Control of Molecular Orientation in Naphthalene Diimides

Abstract

Lead halide perovskite solar cells represent attractive cost-effective and solution-processable photovoltaics. At present, the record-high performance perovskite solar cells are based on an n-i-p device configuration, in which metal oxides, such as TiO2, are generally utilized as electron transporting layer. Deposition of metal oxides usually requires high temperature sintering process, which prevents mass production and application to flexible devices on plastic substrates. Here, we focused on the naphthalene diimide (NDI) skeleton as alternative transparent n-type materials. By introducing hydrogen atoms at the imide moiety (NDI-H), we envisioned the achievement of face-on orientation on the substrates, which is preferable for vertical charge transport, by the formation of intermolecular N–H···O hydrogen bondings. To realize both the solution-processability and the durability to the deposition of the upper layers, we designed NDI-Boc having tert-butoxycarbonyl (Boc) solubilizing groups at the imide moiety, which can be cleaved by simple thermal annealing.
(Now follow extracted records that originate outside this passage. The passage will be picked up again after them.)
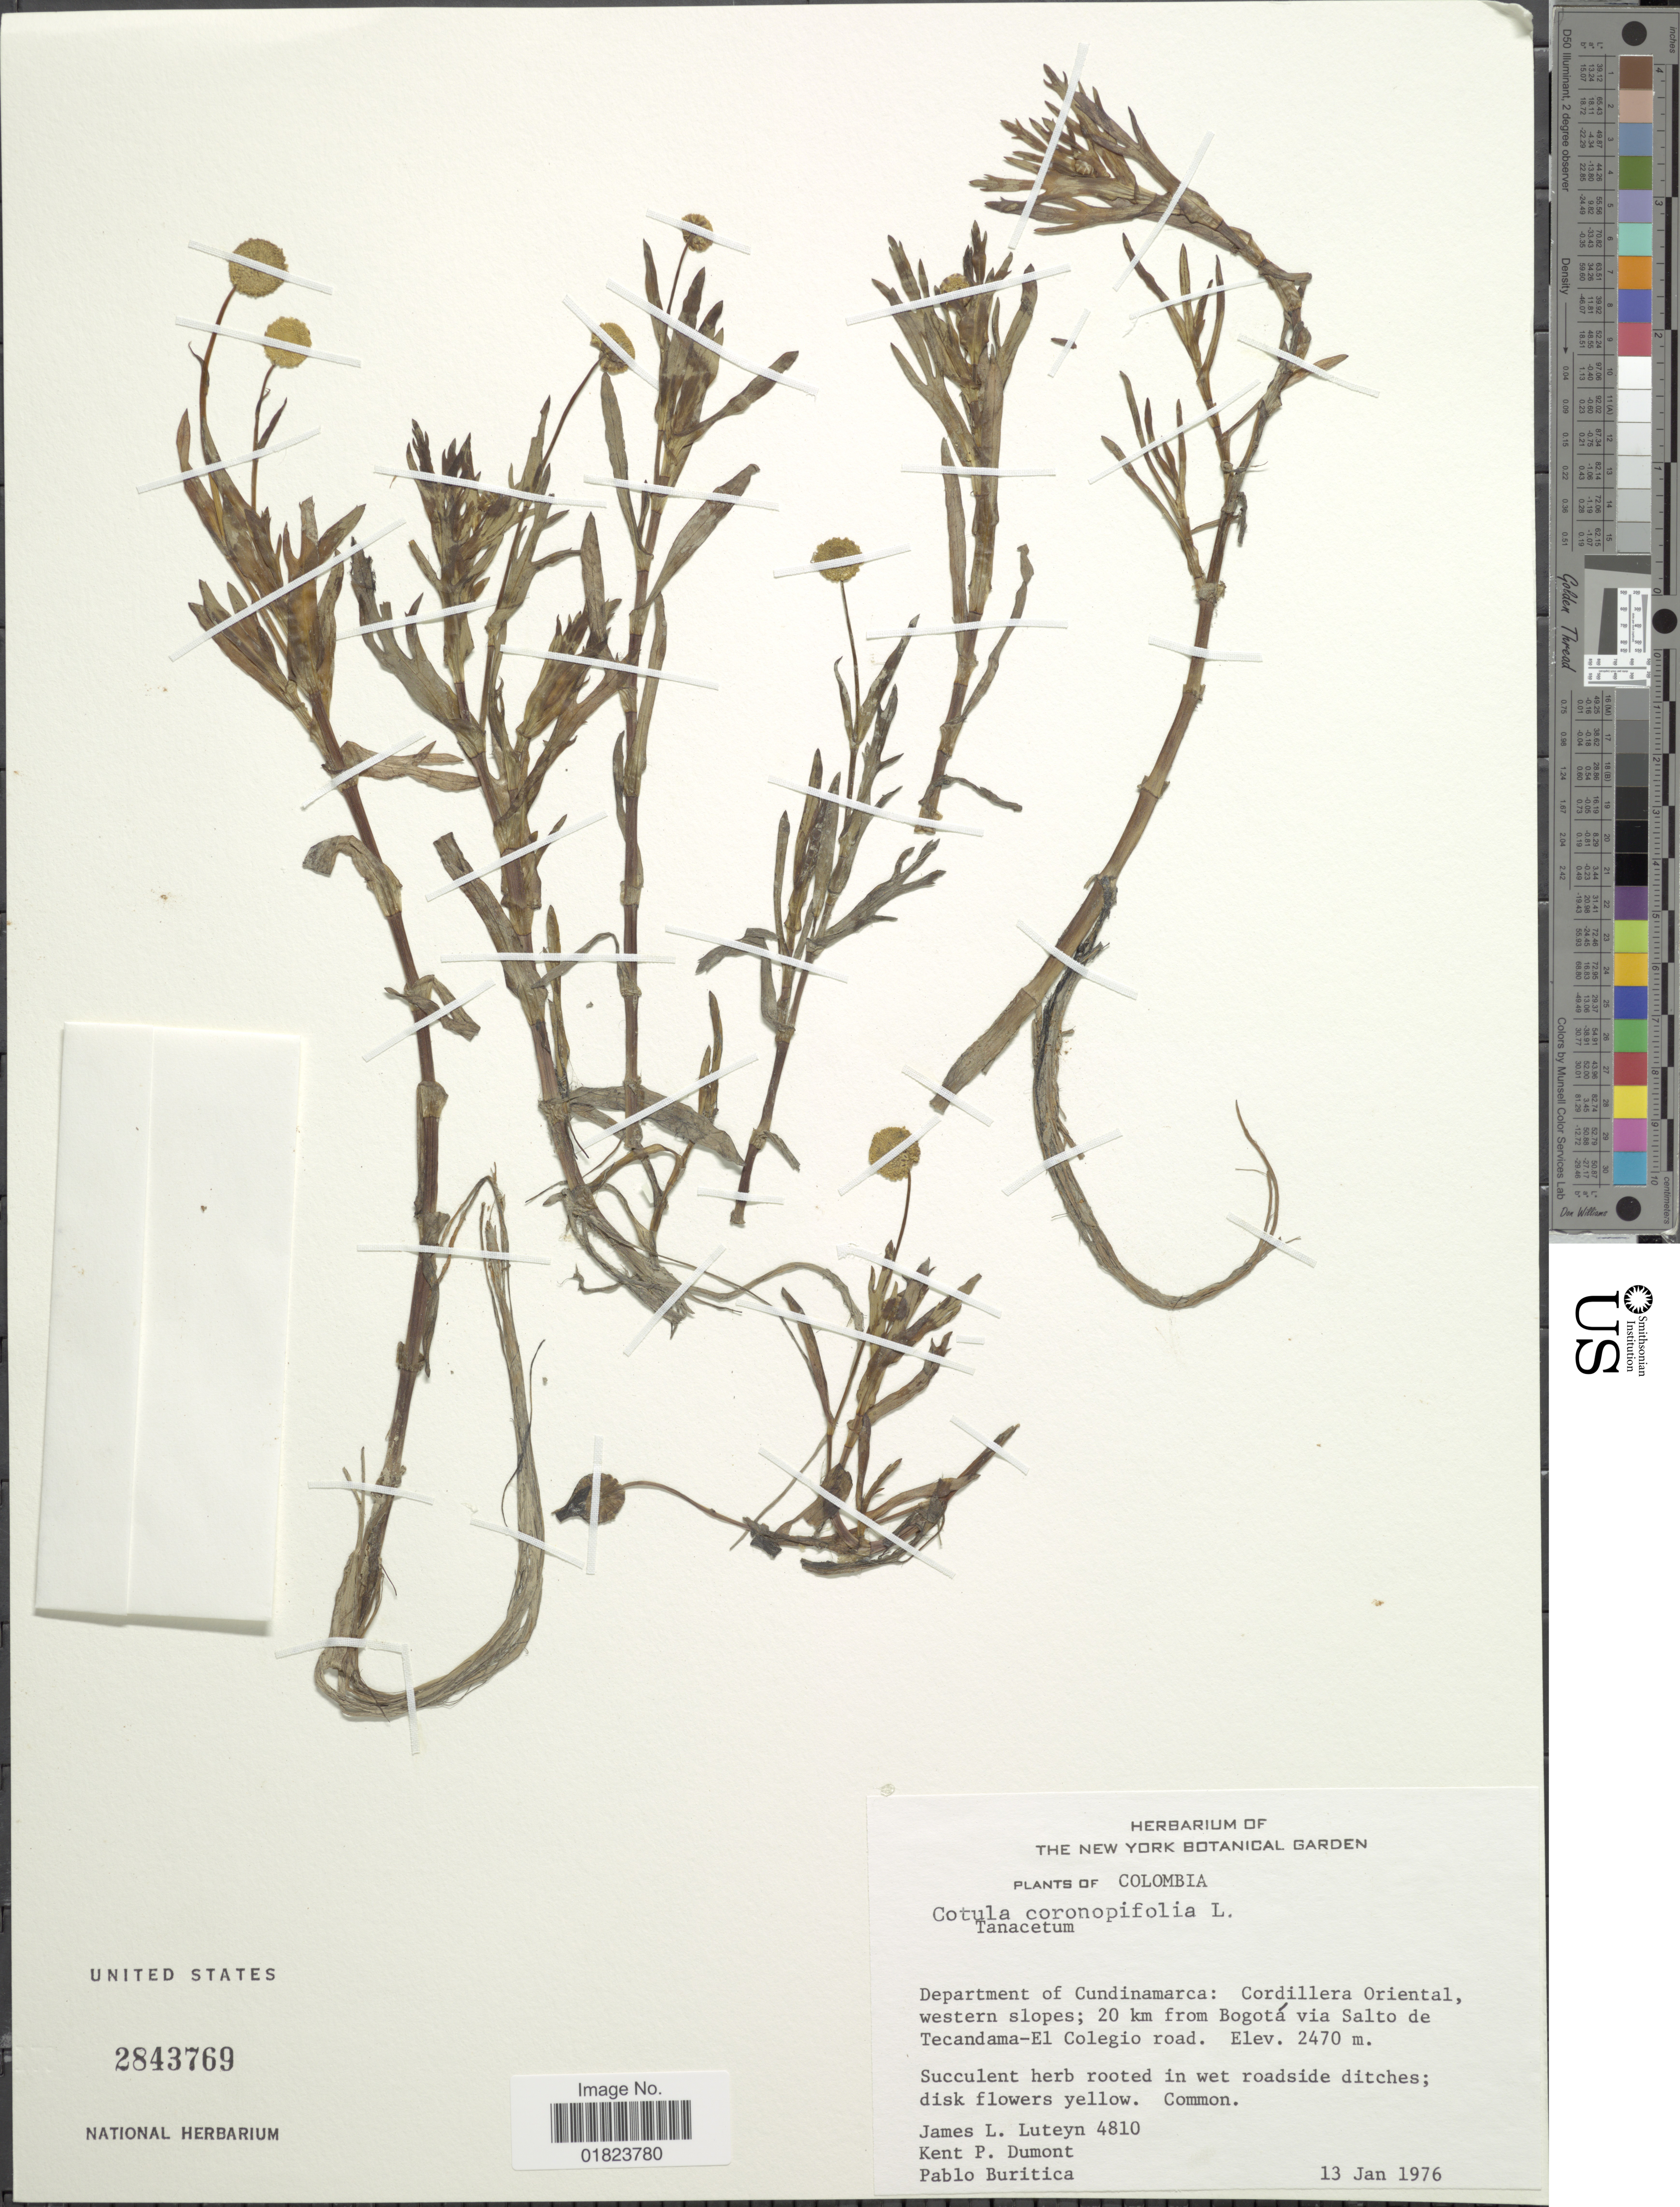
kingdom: Plantae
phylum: Tracheophyta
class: Magnoliopsida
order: Asterales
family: Asteraceae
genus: Cotula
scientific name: Cotula coronopifolia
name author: L.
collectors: J. L. Luteyn, K. P. Dumont & P. Buritica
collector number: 4810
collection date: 1976-01-13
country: Colombia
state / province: Cundinamarca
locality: Department of Cundinamarca: Cordiller Oriental, western slopes; 20 km from Bogota via Salto de Tecandama-El Colegio road.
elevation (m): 2470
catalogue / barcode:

Infrared p-polarized multiple-angle incidence resolution spectroscopy (pMAIRS) not only confirmed the cleavage of the Boc group, but also revealed that the molecular orientation of NDI changed from edge-on to face-on during the cleavage process. Furthermore, NDI-H film works as electron transporting layer in n-i-p type planer perovskite solar cells with the power conversion efficiency of 10.7%.